Choucair’s Two = One was damaged when a bomb hit her building leaving holes and glass shards in the painting.

During her time, she was infatuated with the future, rather than feeling nostalgic as people tend to be nowadays.

In an interview with Tate Modern, her daughter Hala Choucair (also a painter) said that her mother “was always motivated. She wasn’t sick of modern times. She wasn’t nostalgic. She believed in the future.”

Choucair was inspired by the developing world, new designs, and was moved by both Western art and Islamic art.

In the 1940s, she attended École des Beaux-Arts in Paris and worked in the studio of painter and sculptor Fernand Léger.

According to Hala, something during Choucair’s stay in Paris changed her and shaped the way she did art.

In an interview, Choucair also reflected on her time touring in Cairo, where she became aware of Islamic architecture and Arabic art.

Like many brilliant artists, she became most well known late in her life. At the age of 97, while battling Alzheimer’s, her work traveled from Beirut to making its British debut at London’s Tate Moden, Britain’s national contemporary art gallery of the Tate group.
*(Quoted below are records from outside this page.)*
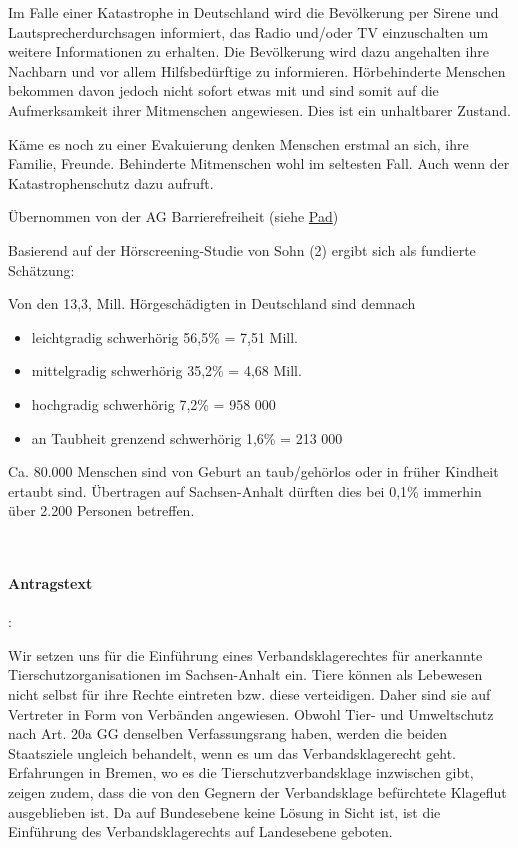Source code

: {Im Falle einer Katastrophe in Deutschland wird die Bevölkerung per Sirene und Lautsprecherdurchsagen informiert, das Radio und/oder TV einzuschalten um weitere Informationen zu erhalten. Die Bevölkerung wird dazu angehalten ihre Nachbarn und vor allem Hilfsbedürftige zu informieren. Hörbehinderte Menschen bekommen davon jedoch nicht sofort etwas mit und sind somit auf die Aufmerksamkeit ihrer Mitmenschen angewiesen. Dies ist ein unhaltbarer Zustand.

Käme es noch zu einer Evakuierung denken Menschen erstmal an sich, ihre Familie, Freunde. Behinderte Mitmenschen wohl im seltesten Fall. Auch wenn der Katastrophenschutz dazu aufruft.

Übernommen von der AG Barrierefreiheit (siehe \href{https://ag_barrierefreiheit.piratenpad.de/4}{Pad})

Basierend auf der Hörscreening-Studie von Sohn (2) ergibt sich als fundierte Schätzung:

Von den 13,3, Mill. Hörgeschädigten in Deutschland sind demnach

\begin{itemize}
\item leichtgradig schwerhörig 56,5\% = 7,51 Mill.
\item mittelgradig schwerhörig 35,2\% = 4,68 Mill.
\item hochgradig schwerhörig 7,2\% = 958 000
\item an Taubheit grenzend schwerhörig 1,6\% = 213 000
\end{itemize}

Ca. 80.000 Menschen sind von Geburt an taub/gehörlos oder in früher Kindheit ertaubt sind. Übertragen auf Sachsen-Anhalt dürften dies bei 0,1\% immerhin über 2.200 Personen betreffen.
}


\\

\paragraph{Antragstext}:

Wir setzen uns für die Einführung eines Verbandsklagerechtes für anerkannte Tierschutzorganisationen im Sachsen-Anhalt ein. Tiere können als Lebewesen nicht selbst für ihre Rechte eintreten bzw. diese verteidigen. Daher sind sie auf Vertreter in Form von Verbänden angewiesen. Obwohl Tier- und Umweltschutz nach Art. 20a GG denselben Verfassungsrang haben, werden die beiden Staatsziele ungleich behandelt, wenn es um das Verbandsklagerecht geht. Erfahrungen in Bremen, wo es die Tierschutzverbandsklage inzwischen gibt, zeigen zudem, dass die von den Gegnern der Verbandsklage befürchtete Klageflut ausgeblieben ist. Da auf Bundesebene keine Lösung in Sicht ist, ist die Einführung des Verbandsklagerechts auf Landesebene geboten.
According to Art News, Choucair’s work has been featured in exhibitions at Western institutions in recent years.

Her art appeared in galleries such as the Palais de Tokyo in Paris, Haus der Kunst in Munich, the Whitechapel Gallery in London, and the Centre Pompidou, and the Guggenheim Abu Dhabi.

On what would have been her 102nd birthday, Google made a tribute to the late artist. This month will mark the anniversary of her 104th birthday as she continues to live on and survive through her life’s work.

Saloua Raouda Choucair was an abstract art’s influencer. She’s still recognized for her artistic brilliancy in Europe, and even by Google that made it a point to pay her tribute.

In Lebanon, however, little has been spoken about this Lebanese artistic genius and her remarkable contribution to the world of art. Today, The961 makes it a point to give her some duly Lebanese recognition.